Beobachtungsplattform am Gustavsee in Karlstein eingeweiht

Am 13. Oktober 2023 luden Karlsteins Bürgermeister Peter Kreß und Dr. Oliver Kaiser, Geschäftsführer des Naturparks Spessart zur Eröffnung der neuen Beobachtungsplattform am Gustavsee ein. Nach mehr als dreijähriger Planungs- und Bauzeit wurde das Bauwerk zusammen mit Projektpartnern sowie Vertreterinnen und Vertretern des Gemeinderats und Umweltausschusses eingeweiht.

Der 25 Hektar große Gustavsee hat eine wechselvolle Nutzungsgeschichte. Das Gebiet wurde für den Braunkohle-Tagebau genutzt. Außerdem stand das erste Atomkraftwerk Deutschlands hier. Heute steht er mit seinen schilfbewachsenen Uferstreifen seit 1991 als Vogelschutzgebiet unter Naturschutz.

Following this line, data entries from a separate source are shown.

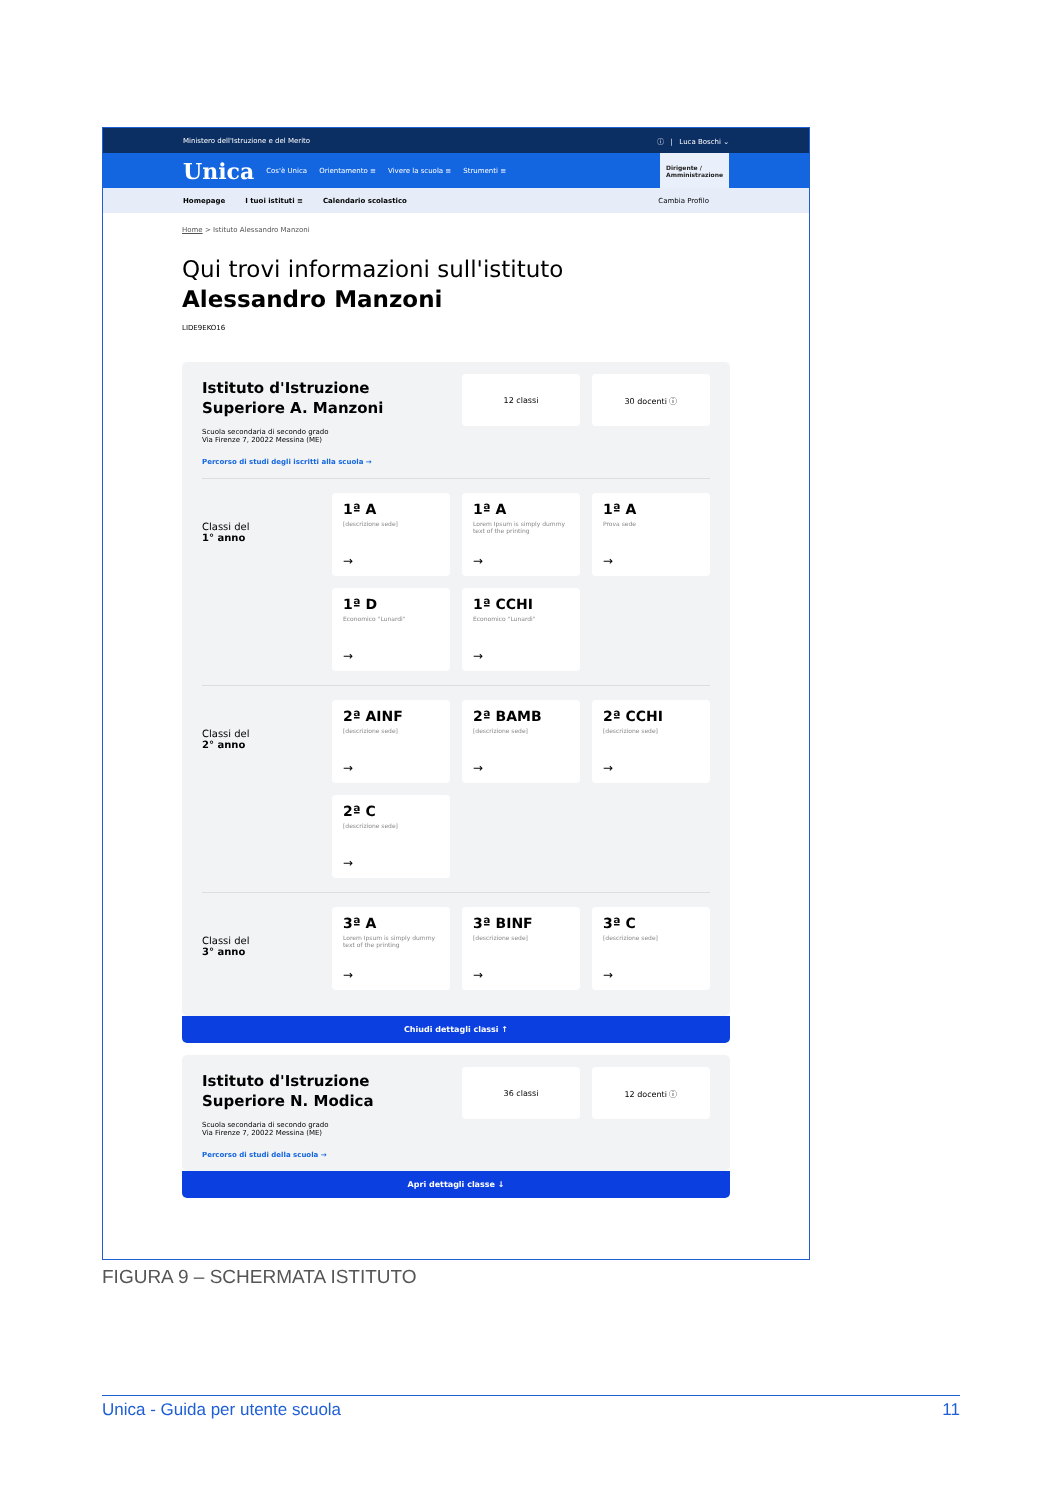Ministero dell'Istruzione e del Merito ⓘ | Luca Boschi ⌄
Unica Cos'è Unica Orientamento ≡ Vivere la scuola ≡ Strumenti ≡
Dirigente /
Amministrazione
Homepage I tuoi istituti ≡ Calendario scolastico Cambia Profilo
Home > Istituto Alessandro Manzoni
Qui trovi informazioni sull'istituto
Alessandro Manzoni
LIDE9EKO16
Istituto d'Istruzione Superiore A. Manzoni
Scuola secondaria di secondo grado
Via Firenze 7, 20022 Messina (ME)
Percorso di studi degli iscritti alla scuola →
12 classi 30 docenti ⓘ
Classi del
1° anno
1ª A
[descrizione sede]
→
1ª A
Lorem Ipsum is simply dummy text of the printing
→
1ª A
Prova sede
→
1ª D
Economico "Lunardi"
→
1ª CCHI
Economico "Lunardi"
→
Classi del
2° anno
2ª AINF
[descrizione sede]
→
2ª BAMB
[descrizione sede]
→
2ª CCHI
[descrizione sede]
→
2ª C
[descrizione sede]
→
Classi del
3° anno
3ª A
Lorem Ipsum is simply dummy text of the printing
→
3ª BINF
[descrizione sede]
→
3ª C
[descrizione sede]
→
Chiudi dettagli classi ↑
Istituto d'Istruzione Superiore N. Modica
Scuola secondaria di secondo grado
Via Firenze 7, 20022 Messina (ME)
Percorso di studi della scuola →
36 classi 12 docenti ⓘ
Apri dettagli classe ↓
FIGURA 9 – SCHERMATA ISTITUTO
Unica - Guida per utente scuola 11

„Bisher war der Gustavsee abgeschottet“, so Bürgermeister Kreß. Der Naturpark Spessart und die Gemeinde Karlstein haben daher am Westufer des Gustavsees eine barrierefreie Beobachtungsplattform errichtet. Die Stahlplattform ragt knapp acht Meter in den Böschungsbereich hinein und ermöglicht den Ausblick auf nahezu die gesamte Seefläche. Aufwendig illustrierte Schautafeln stellen die Geschichte des Gustavsees und einige der hier vorkommenden Vogelarten vor. „Die Schautafeln sind so gestaltet, dass sie Passanten auf die frei stehende Aussichtsplattform leiten“, erläuterte Architekt Dirk Appel, der das Projekt planerisch begleitet hat.

Kreß begrüßte die Plattform als weiteres Highlight seiner Gemeinde. Nun könnten alle den See und seine Natur erleben. Man sehe hier „welch ein Natur-Paradies aus einem Braunkohle-Tagebau entstehen kann“, sagte er. Außerdem ergänze die Plattform wunderbar das in der Nähe liegende Energiemuseum, das Anfang des Jahres eröffnet wurde.

„Mein Eindruck ist fantastisch“, sagte Julia Stockum von der Stiftung "natur mensch kultur" nach der Übergabe eines Spendenschecks. Die Stiftung hatte die Gestaltung der aufwändig illustrierten Schautafeln mit 3.904 € unterstützt. Stockum betonte die Schönheit der Illustrationen und meinte „es hat sich gelohnt.“ Weitere Fördergelder kommen von der Regierung von Unterfranken, diese trägt etwa 70% der 120.000 € umfassenden Bau- und Planungskosten.